FOTOKAPANDA ÇAKAL MANZARASI YAKALANDI
Yapılan incelemede küçük evladın kemiklerinde diş izleri bulunduğu, iki kemik kesiminde ise kurt, çakal ya da köpek cinsine ilişkin hayvan DNA’sına rastlandığı belirlendi.
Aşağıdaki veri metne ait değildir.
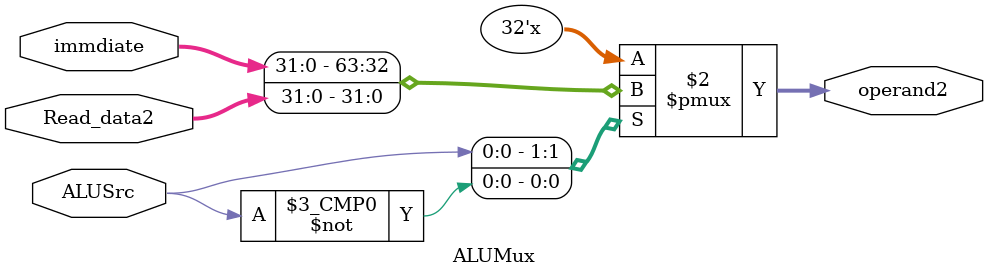
<source format=v>
`timescale 1ns / 1ps


module ALUMux(
input ALUSrc,
input [31:0] Read_data2,
input [31:0]immdiate,
output reg[31:0]operand2
    );
 always @(ALUSrc)
 case(ALUSrc)
 1'b1: operand2 = immdiate;
 1'b0: operand2 = Read_data2;
 endcase   
endmodule

</source>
Vaka noktasına yerleştirilen fotokapanlarda ise çakal imajlarının yakalandığı tabir edildi.
GİYSİSİNDEKİ POLENLER İNCELENDİ
Küçük evladın cesedinin farklı bir mahalden, bulunduğu mekana taşınıp taşınmadığının belirlenmesi gayesiyle ise elbiselerinden polen ve toprak numuneleri alındı. Yapılan birinci değerlendirmede evladın giysilerinde bulunan birtakım polenlerin hadise mahallindeki bitki cinslerine ilişkin olmadığı ortaya çıktı. Tekrar vukuat bölgesinde bulunan bitki tiplerine ilişkin polenlerde giysilerde bulunamadı. Bu durumun cesedin taşındığını gösterip göstermediğinin belirlenmesi için Karadeniz Teknik Üniversitesi Orman Fakültesi Orman Mühendisliği Kısmı’ndan bilirkişi inceleme yaptı. Yapılan araştırmada polenlerin olgunlaşma vadelerindeki farklılık, polenlerin rüzgar, sular, kuşlar ve gayrı hayvanlarla taşınması ve polenlerinin dağılımının böcekler vasıtasıyla gerçekleşmesi üzere faktörlerin neden olabileceği belirtilerek bu durumun cesedin vaka bölgesinden taşındığı mealine gelmeyeceği belirtildi.